Havutça, "Bu daha önce denendi. Bu Türkiye'de yeniden bir insan avı başlatmak demektir. Kürt sorunun çözümüyle ilgili görüş beyan eden her görüşün PKK'ya destek gibi algılanması Türkiye'de ucu açık nereye gideceği belli olmayan ve her düşüncenin suç haline geldiği bir durum yaratır" diye konuştu.
‘HUKUK DANIŞMANLARI CUMHURBAŞKANINA DOĞRU BİLGİ VERMİYORLAR'
"Konuşarak çözemeyeceksek silahla çözümü mü teşvik etmiş olacağız?" diye soran Havutça, Erdoğan'ın, danışmanları tarafından doğru bilgilendirilmediğini savundu.
Havutça, "Sayın Cumhurbaşkanı'na sanırım hukuksal danışmanları doğru bilgi vermiyorlar. Bugünkü ne TCK'da ne TMK'da terör tanımında bir eksiklik yok, terörle mücadelede yasalardan kaynaklanan bir eksiklik olmadığın biz biliyoruz" dedi.
YASALARDA 1990'LARA DÖNÜŞ MÜ YAPILACAK?
Erdoğan'ın açıklamaları yasalarda yapılacak değişikliklerle eskiye dönüş sinyali mi? Örgüt tanımında 'silahlı-silahsız' ayrımı kaldırılabilir mi? Havutça bu sorulara "Ben öyle algılıyorum" diye yanıt verdi.
Devletin güvenlik güçlerine, kamu düzenine karşı örgüt kurarak her türlü silah, şiddet ve propaganda ile faaliyette bulunmanın terör tanımı kapsamında olduğunu anlatan Havutça, mevcut yasalarda 'cebir ve şiddet' kıstasına yer verildiğini de vurguladı.

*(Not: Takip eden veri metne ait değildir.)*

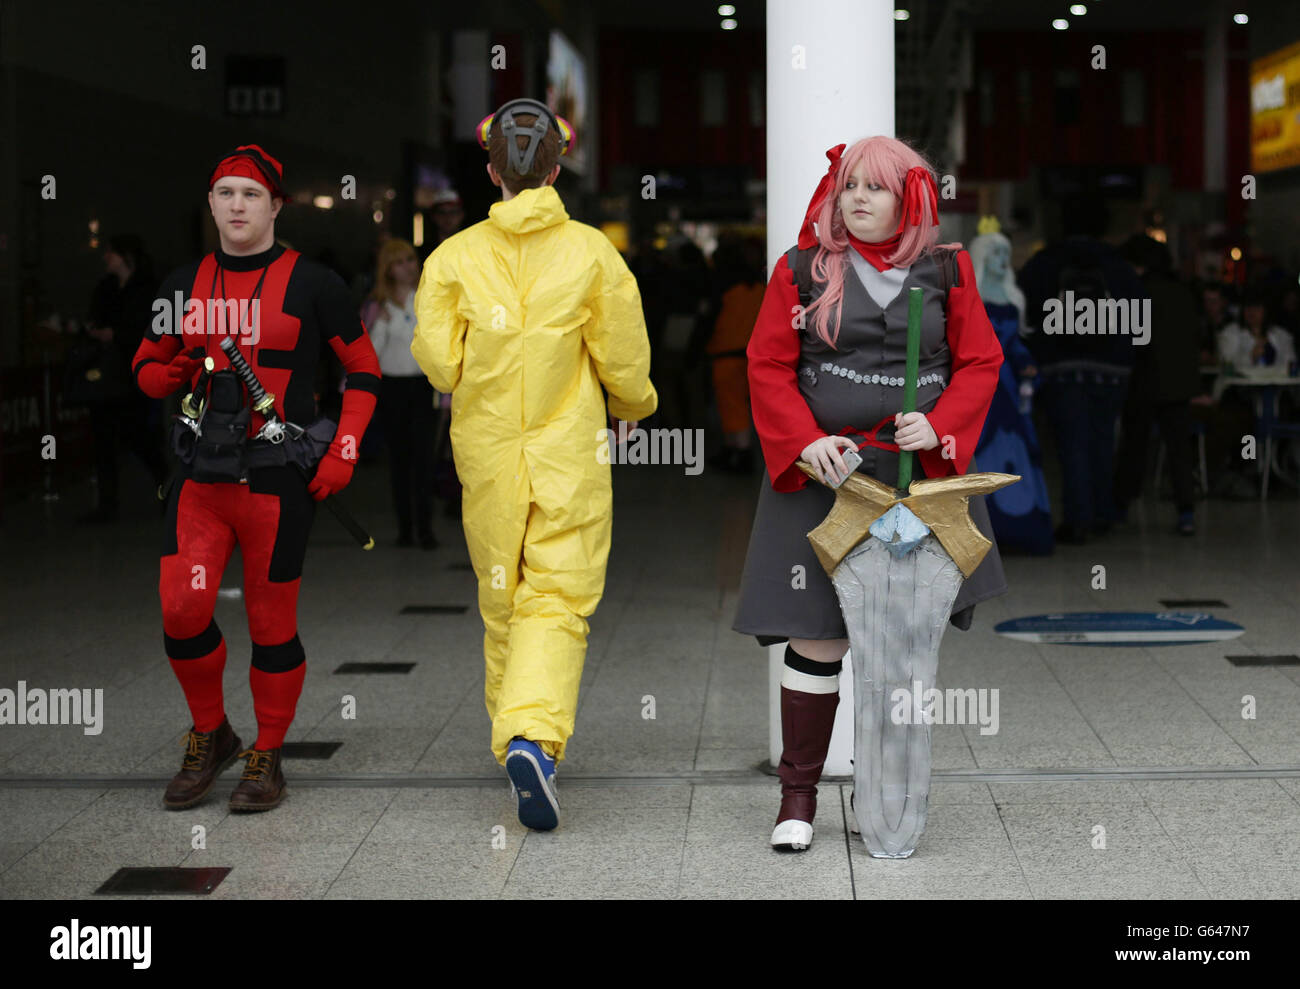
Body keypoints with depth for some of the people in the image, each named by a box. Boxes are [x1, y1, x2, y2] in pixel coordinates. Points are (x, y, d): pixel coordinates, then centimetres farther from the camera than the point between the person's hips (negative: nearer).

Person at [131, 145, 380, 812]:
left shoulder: (311, 283, -1)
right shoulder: (185, 284, 10)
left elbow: (364, 370, 4)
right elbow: (146, 368, 20)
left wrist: (343, 452, -6)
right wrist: (175, 372, -4)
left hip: (279, 474, -3)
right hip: (202, 472, 4)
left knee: (272, 623, 2)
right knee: (181, 610, -5)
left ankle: (266, 760, 19)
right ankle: (210, 737, 19)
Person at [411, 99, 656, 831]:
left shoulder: (455, 257, -5)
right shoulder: (593, 252, -7)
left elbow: (440, 363, -9)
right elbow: (623, 359, -5)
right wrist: (634, 403, 16)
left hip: (489, 454, 2)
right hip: (569, 455, -2)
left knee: (503, 600, 17)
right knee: (558, 601, -1)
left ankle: (517, 740, 28)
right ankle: (535, 739, -22)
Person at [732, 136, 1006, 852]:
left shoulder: (946, 272, 6)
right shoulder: (800, 271, 2)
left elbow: (981, 362, 5)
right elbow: (767, 367, 1)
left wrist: (938, 426, -12)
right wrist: (805, 442, -14)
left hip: (919, 474, 2)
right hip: (824, 472, -2)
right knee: (816, 636, -4)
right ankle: (798, 793, 8)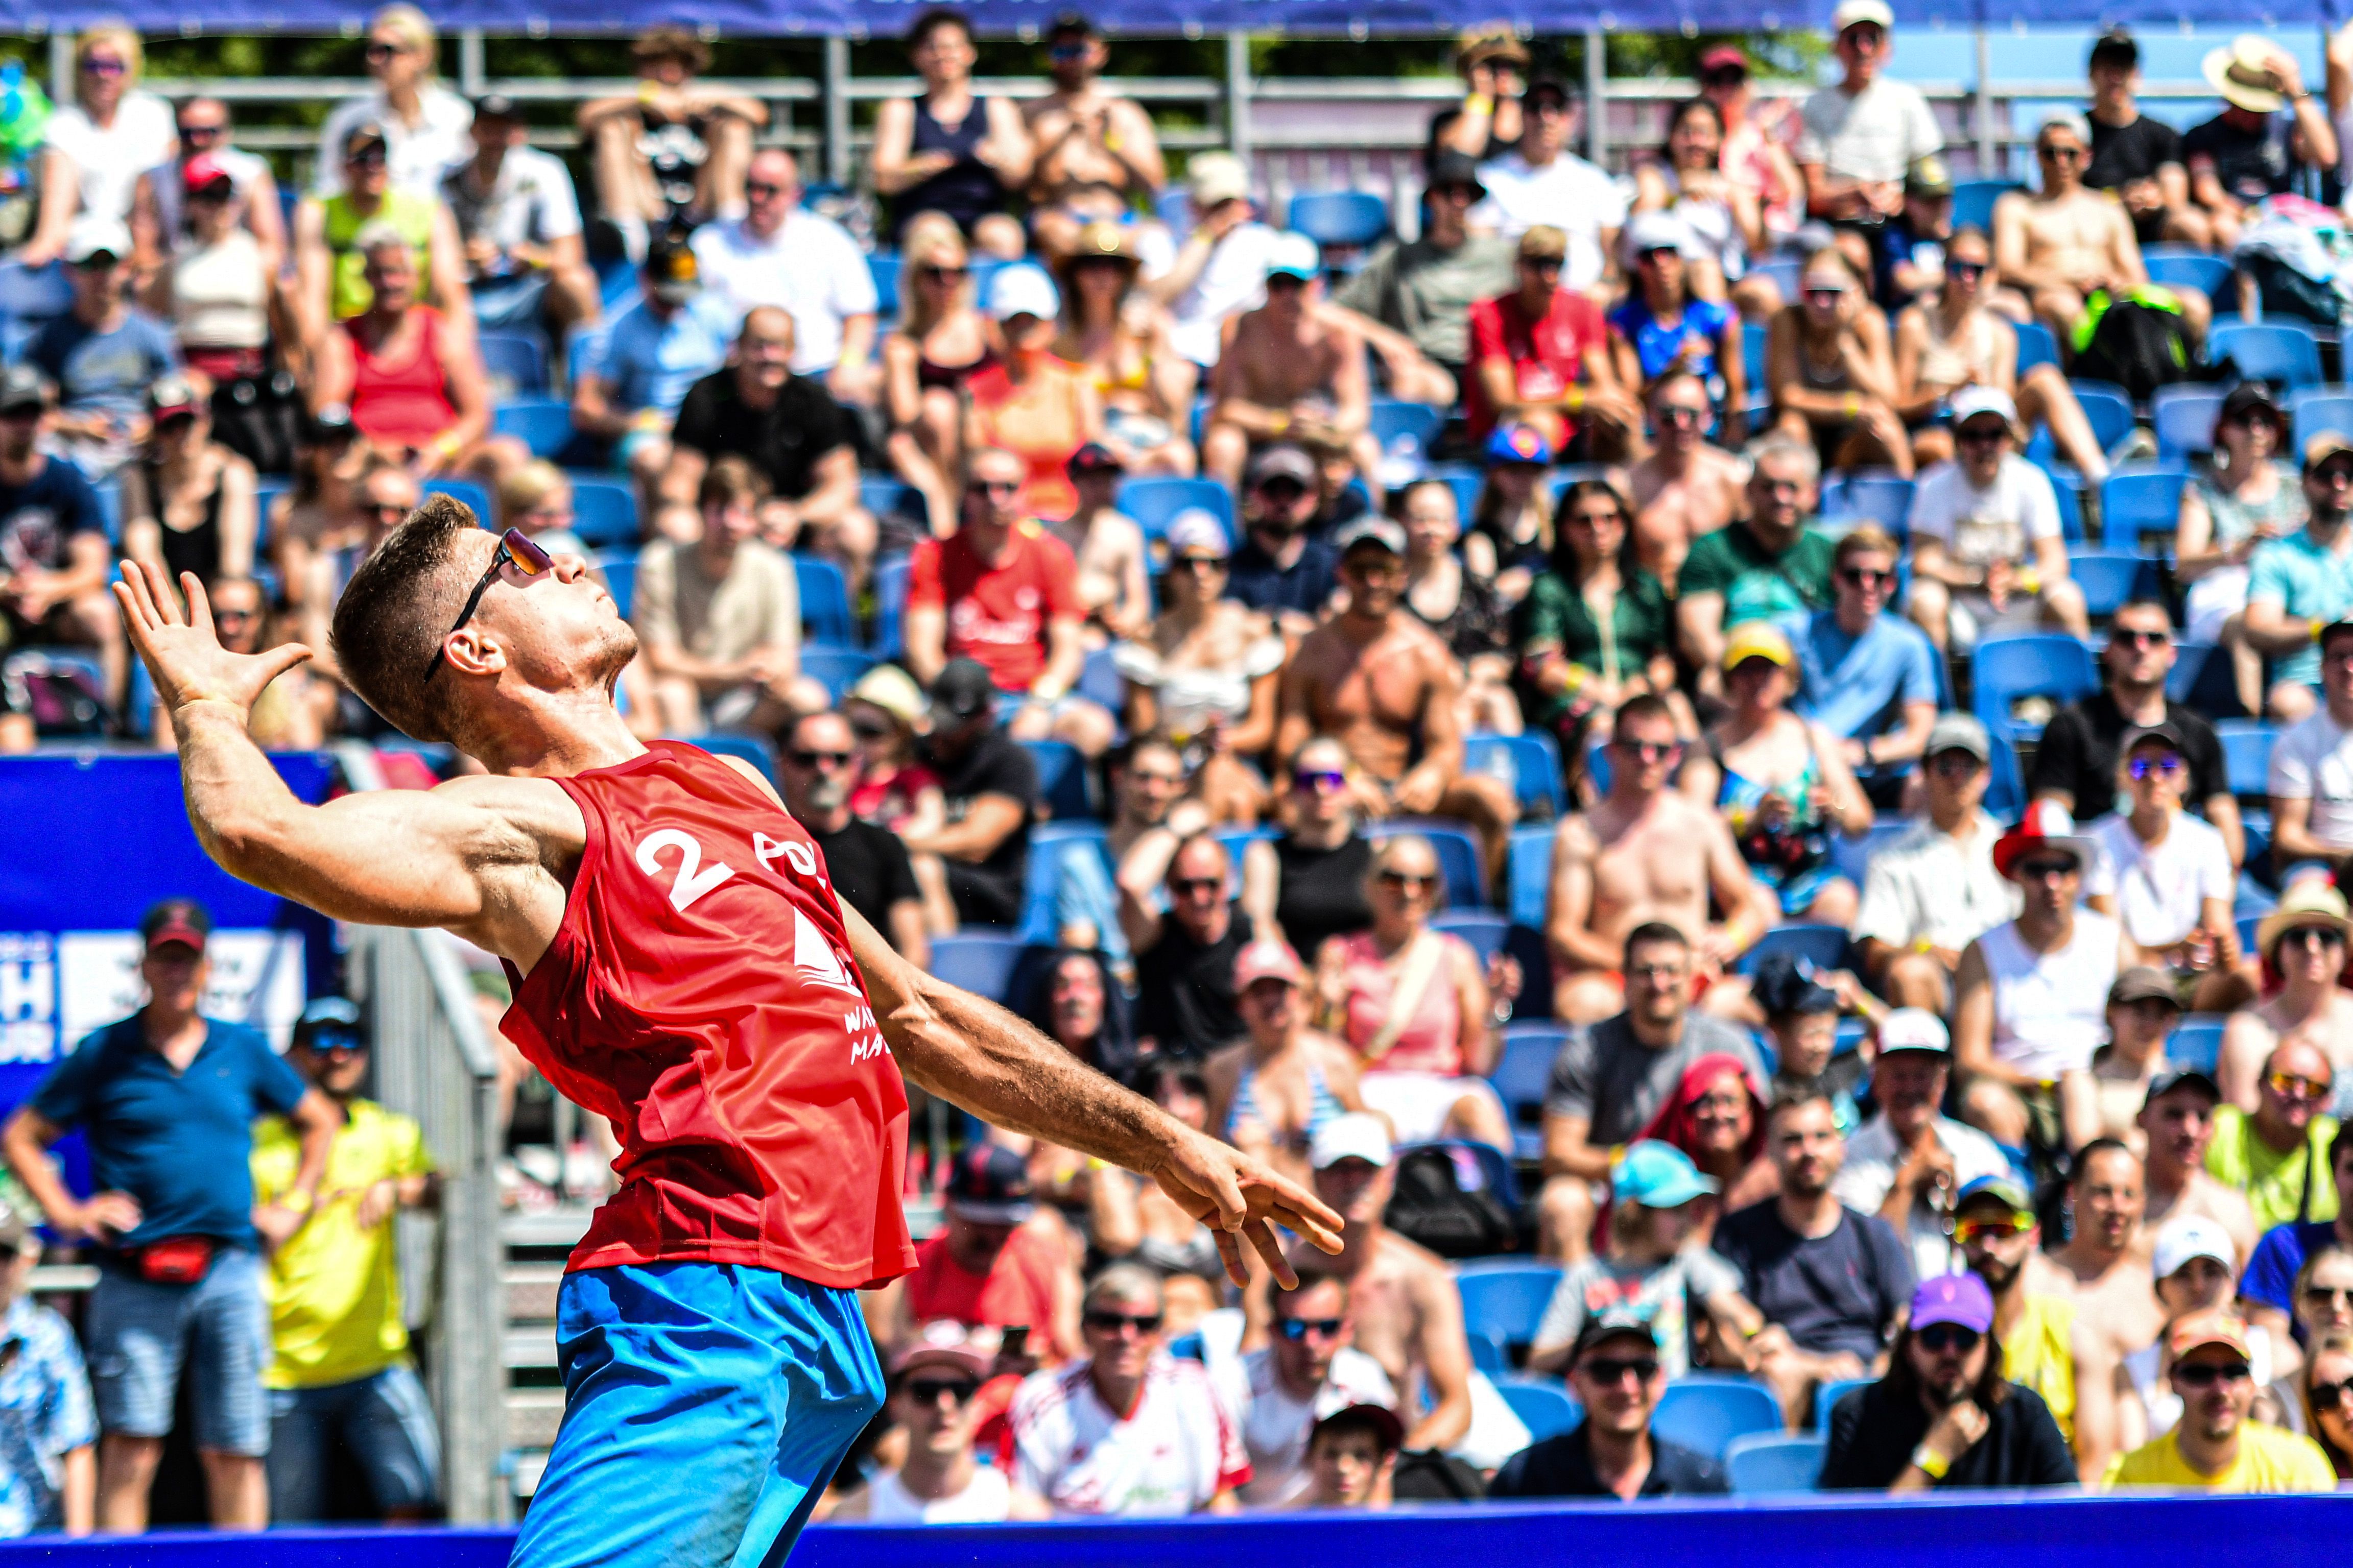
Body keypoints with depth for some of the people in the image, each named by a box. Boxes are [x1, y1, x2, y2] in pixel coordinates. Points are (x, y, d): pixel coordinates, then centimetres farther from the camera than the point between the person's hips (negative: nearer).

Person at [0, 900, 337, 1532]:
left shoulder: (244, 1051, 13)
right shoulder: (102, 1054, 7)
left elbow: (320, 1120, 26)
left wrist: (292, 1207, 16)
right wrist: (66, 1213, 1)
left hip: (229, 1272, 2)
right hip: (135, 1281, -2)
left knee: (235, 1453, 1)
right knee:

Havutça, siyasi iktidarın bu konuda ne düşündüğünü bilmediğini ancak Cumhurbaşkanı'nın hedefinin düşünce açıklamalarını da terör kapsamı içine alınması olduğunu söyledi. Havutça, "Aslında teröre yardım ve yataklık da bizim ceza kanunumuzda suç. Ama burada kalkıp da bir milletvekilinin bir gazetecinin bu sorunla ilgili ifade ve sözlerini terör kapsamında değerlendirir ya değerlendirirseniz, Türkiye bir açık cezaevine dönüşür. Bu da kabul edilemez" diye konuştu.
'TAM AKSİNE HAK VE ÖZGÜRLÜKLER GENİŞLETİLMELİ'
"Terör bir insanlık suçudur, dünyanın hiçbir demokratik ülkesinde terör bir hak arama yöntemi olamaz. PKK bir terör örgütüdür. Ancak Kürt sorunu vardır Türkiye'de, bu sorunları konuşarak, siyasal anlamda değerlendirerek, basında, Meclis'te, kamuoyunda bunları konuşarak çözebiliriz. Bunların konuşmasını engellersek eğer bu noktadaki ifadeleri biz terör kapsamında değerlendirirsek iş artık iyice çığırından çıkar ve Türkiye bir açık cezaevine dönüşür."